Why don’t more women pursue careers in engineering? What can we do to change the perception of engineering as a male profession? These were among the questions addressed in an online panel discussion hosted by the UAB chapter of the Society of Women Engineers.

Panelists for the event included UAB alumnae Jeanne Otts and Viola L. Acoff, Ph.D., as well as current biomedical engineering faculty member Mary Kathryn Sewell-Loftin, Ph.D.

Otts and Acoff are founding members of the Imogene Baswell Society, a group that raised money to endow a scholarship to the School of Engineering’s first female graduate.
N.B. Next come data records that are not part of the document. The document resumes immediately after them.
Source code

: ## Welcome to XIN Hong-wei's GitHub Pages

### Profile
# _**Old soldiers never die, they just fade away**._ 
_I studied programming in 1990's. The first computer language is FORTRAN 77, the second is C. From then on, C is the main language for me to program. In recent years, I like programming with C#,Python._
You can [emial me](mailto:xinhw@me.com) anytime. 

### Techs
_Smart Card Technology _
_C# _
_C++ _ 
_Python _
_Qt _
Click above to view the entire meeting or read on to see a few highlights.

Highlights:

  • Even in engineering fields such as BME, where female representation is stronger than others, there is a noticeable decline as women move through the educational system. “I noticed through my own experience in biomedical engineering that even when undergraduate representation was strong, there were fewer women in master’s and Ph.D. programs, and fewer still on faculty,” said Sewell-Loftin.
  • In answer to a question about why diversity in general and female representation in particular are important, Jeanne Otts responded, “Men and women just deal with problems in different ways. Neither way is better than the other, but when they combine their views and approach problems together, they come up with amazing solutions.”
  • In recent years, many STEM fields have been transformed from male-dominated fields to now more than 50 percent female. Acoff shared one interesting theory of why engineering has not experienced a similar trend. “Studies have shown that young women are drawn to fields where they are able to actively help others. Biomedical engineering and chemical engineering have higher percentages of women because there is a more obvious connection to how those disciplines help society. We need to do a better job of branding other engineering fields as ones that help people and help society. The fact that we’re using this technology to hold this event is an example of what engineers have made possible.”
  • In addition to the panelists, longtime UAB faculty member Jack Lemons, Ph.D., was in attendance, and he shared his experience as a former teacher and colleague of Baswell, who the society and the event were named after. Lemons taught Baswell when she was an undergraduate in the late 60s. He was also on the committee that reviewed her master's thesis in 1976, andlater worked with her Dr. Baswell was a very special, very capable person," Lemons said. "She was absolutely outstanding in one-on-one meetings with students. Often students would leave my office and go down the hall to her office to go over what we talked about, because she was so good at explaining things in a way that students could understand."